■ DIRECTIVE ■
Your answer should consist only of the line with "For every layout" and the lines after it, reproduced exactly through the end of the entries below.

■ RECORDS SUPPLIED ■
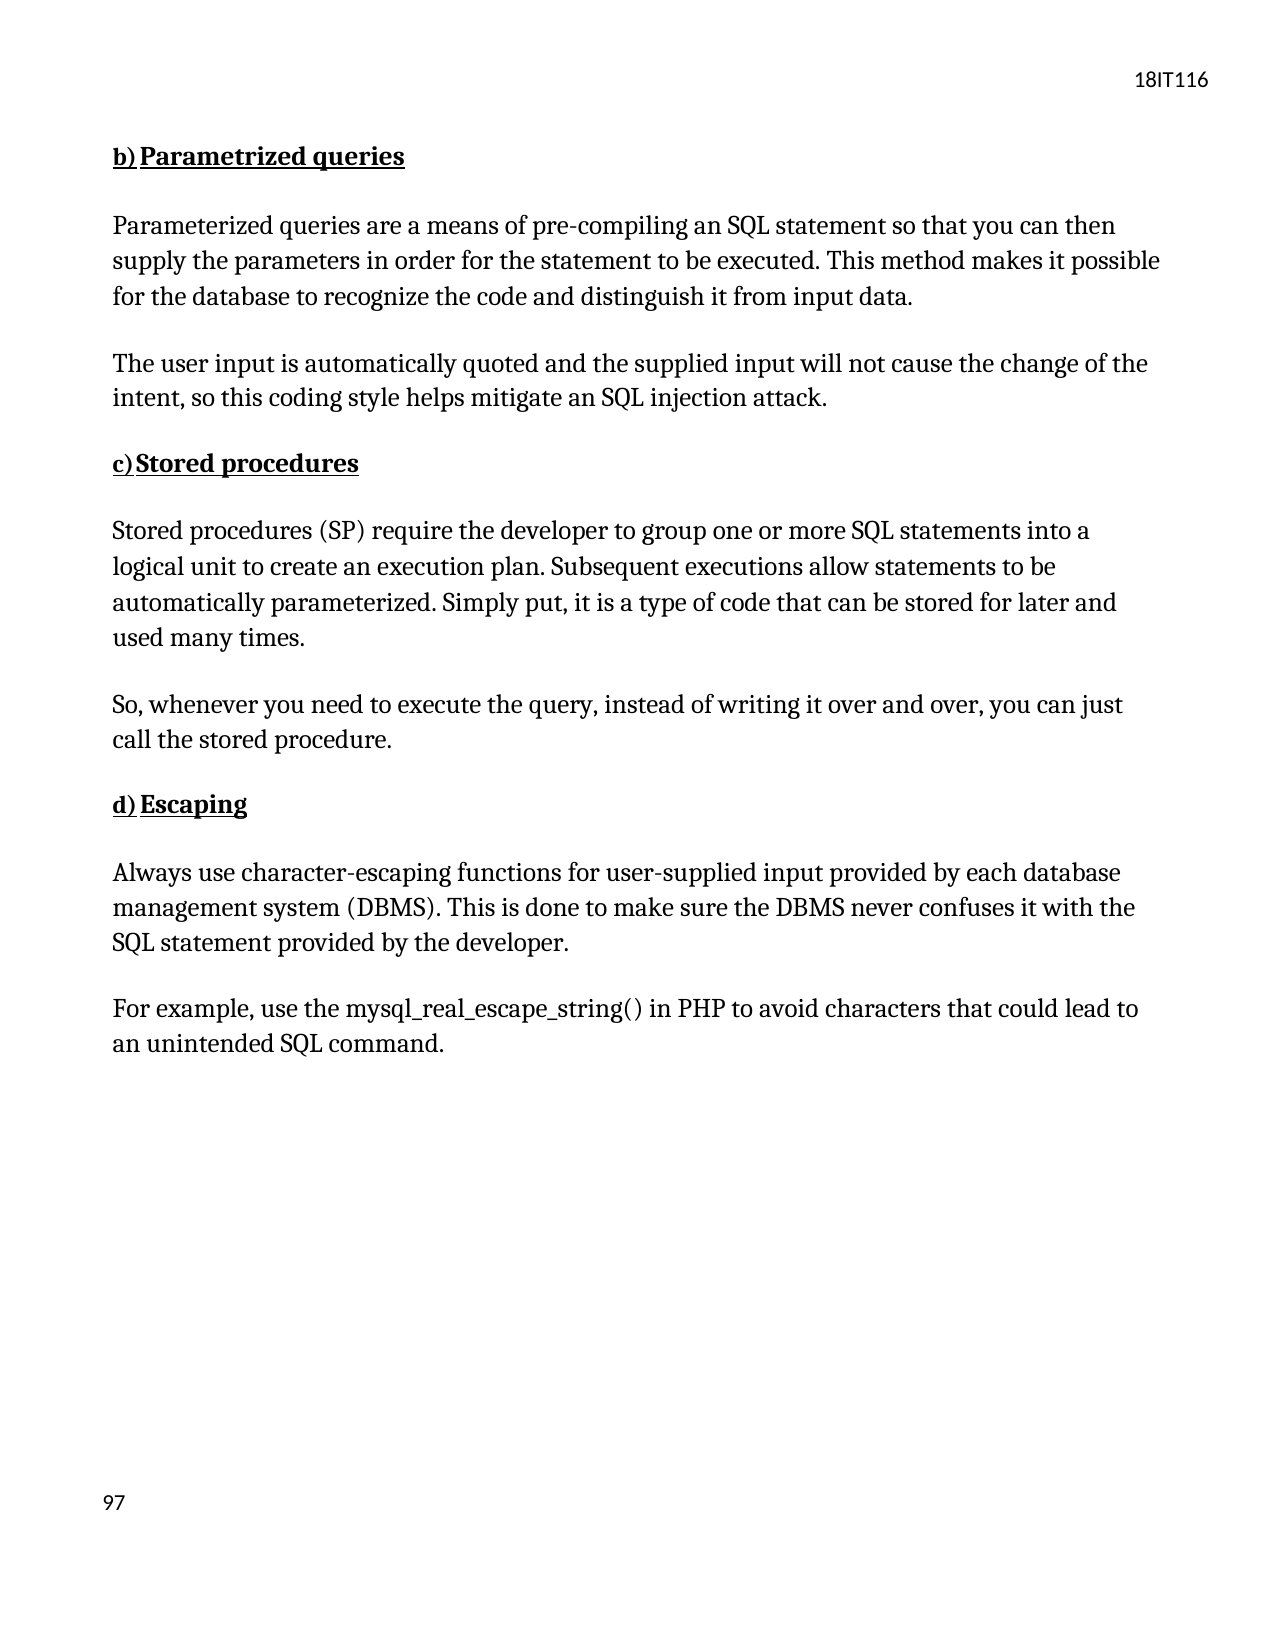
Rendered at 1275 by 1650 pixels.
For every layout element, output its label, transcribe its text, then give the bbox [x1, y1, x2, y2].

text Stored procedures (SP) require the developer to group one or more SQL statements into a logical unit to create an execution plan. Subsequent executions allow statements to be automatically parameterized. Simply put, it is a type of code that can be stored for later and used many times. [112, 515, 1166, 653]
text For example, use the mysql_real_escape_string() in PHP to avoid characters that could lead to an unintended SQL command. [112, 993, 1171, 1059]
text So, whenever you need to execute the query, instead of writing it over and over, you can just call the stored procedure. [112, 689, 1166, 755]
subtitle Stored procedures [112, 448, 1208, 479]
text The user input is automatically quoted and the supplied input will not cause the change of the intent, so this coding style helps mitigate an SQL injection attack. [112, 348, 1171, 413]
subtitle Escaping [112, 789, 1208, 821]
text Always use character-escaping functions for user-supplied input provided by each database management system (DBMS). This is done to make sure the DBMS never confuses it with the SQL statement provided by the developer. [112, 857, 1171, 958]
subtitle Parametrized queries [112, 141, 1208, 172]
text Parameterized queries are a means of pre-compiling an SQL statement so that you can then supply the parameters in order for the statement to be executed. This method makes it possible for the database to recognize the code and distinguish it from input data. [112, 210, 1171, 312]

■ ANSWER TO THIS TASK ■
For every layout element, output its label, transcribe its text, then give the bbox [x1, y1, x2, y2].

text Stored procedures (SP) require the developer to group one or more SQL statements into a logical unit to create an execution plan. Subsequent executions allow statements to be automatically parameterized. Simply put, it is a type of code that can be stored for later and used many times. [112, 515, 1166, 653]
text For example, use the mysql_real_escape_string() in PHP to avoid characters that could lead to an unintended SQL command. [112, 993, 1171, 1059]
text So, whenever you need to execute the query, instead of writing it over and over, you can just call the stored procedure. [112, 689, 1166, 755]
subtitle Stored procedures [112, 448, 1208, 479]
text The user input is automatically quoted and the supplied input will not cause the change of the intent, so this coding style helps mitigate an SQL injection attack. [112, 348, 1171, 413]
subtitle Escaping [112, 789, 1208, 821]
text Always use character-escaping functions for user-supplied input provided by each database management system (DBMS). This is done to make sure the DBMS never confuses it with the SQL statement provided by the developer. [112, 857, 1171, 958]
subtitle Parametrized queries [112, 141, 1208, 172]
text Parameterized queries are a means of pre-compiling an SQL statement so that you can then supply the parameters in order for the statement to be executed. This method makes it possible for the database to recognize the code and distinguish it from input data. [112, 210, 1171, 312]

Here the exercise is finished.